_Task set_
- a) In the utils module source, what is the default value of hidden_activation in mlp_block?
- b) From the utils module source, pull out the passage that begins at the words "if hidden_dims is" and stops after "nn.Linear(input_dim_current_layer, output_dim_current_layer)".

_Document text_
= = = = = = =
Module pearl.neural_networks.common.utils

Expand source code
import logging
from typing import Any, Dict, List, Optional, Union

import torch
import torch.nn as nn

from torch.func import stack_module_state

from .residual_wrapper import ResidualWrapper

ACTIVATION_MAP = {
    "tanh": nn.Tanh,
    "relu": nn.ReLU,
    "leaky_relu": nn.LeakyReLU,
    "linear": nn.Identity,
    "sigmoid": nn.Sigmoid,
    "softplus": nn.Softplus,
    "softmax": nn.Softmax,
}


def mlp_block(
    input_dim: int,
    hidden_dims: Optional[List[int]],
    output_dim: int = 1,
    use_batch_norm: bool = False,
    use_layer_norm: bool = False,
    hidden_activation: str = "relu",
    last_activation: Optional[str] = None,
    dropout_ratio: float = 0.0,
    use_skip_connections: bool = False,
    **kwargs: Any,
) -> nn.Module:
    """
    A simple MLP which can be reused to create more complex networks
    Args:
        input_dim: dimension of the input layer
        hidden_dims: a list of dimensions of the hidden layers
        output_dim: dimension of the output layer
        use_batch_norm: whether to use batch_norm or not in the hidden layers
        hidden_activation: activation function used for hidden layers
        last_activation: this is optional, if need activation for layer, set this input
                        otherwise, no activation is applied on last layer
        dropout_ratio: user needs to call nn.Module.eval to ensure dropout is ignored during act
    Returns:
        an nn.Sequential module consisting of mlp layers
    """
    if hidden_dims is None:
        hidden_dims = []
    dims = [input_dim] + hidden_dims + [output_dim]
    layers = []
    for i in range(len(dims) - 2):
        single_layers = []
        input_dim_current_layer = dims[i]
        output_dim_current_layer = dims[i + 1]
        single_layers.append(
            nn.Linear(input_dim_current_layer, output_dim_current_layer)
= = = = = = =
_Recorded data_
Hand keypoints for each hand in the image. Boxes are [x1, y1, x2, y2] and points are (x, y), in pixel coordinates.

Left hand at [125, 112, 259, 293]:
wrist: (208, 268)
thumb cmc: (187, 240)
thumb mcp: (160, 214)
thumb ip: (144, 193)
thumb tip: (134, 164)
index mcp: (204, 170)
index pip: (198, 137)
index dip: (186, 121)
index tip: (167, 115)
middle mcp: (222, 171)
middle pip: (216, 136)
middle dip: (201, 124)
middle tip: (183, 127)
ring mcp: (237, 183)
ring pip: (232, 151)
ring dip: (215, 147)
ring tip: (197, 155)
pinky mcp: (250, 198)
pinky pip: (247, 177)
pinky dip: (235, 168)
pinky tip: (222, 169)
= = = = = = =
_Expected outputs_
- a) "relu"

- b)
if hidden_dims is None:
        hidden_dims = []
    dims = [input_dim] + hidden_dims + [output_dim]
    layers = []
    for i in range(len(dims) - 2):
        single_layers = []
        input_dim_current_layer = dims[i]
        output_dim_current_layer = dims[i + 1]
        single_layers.append(
            nn.Linear(input_dim_current_layer, output_dim_current_layer)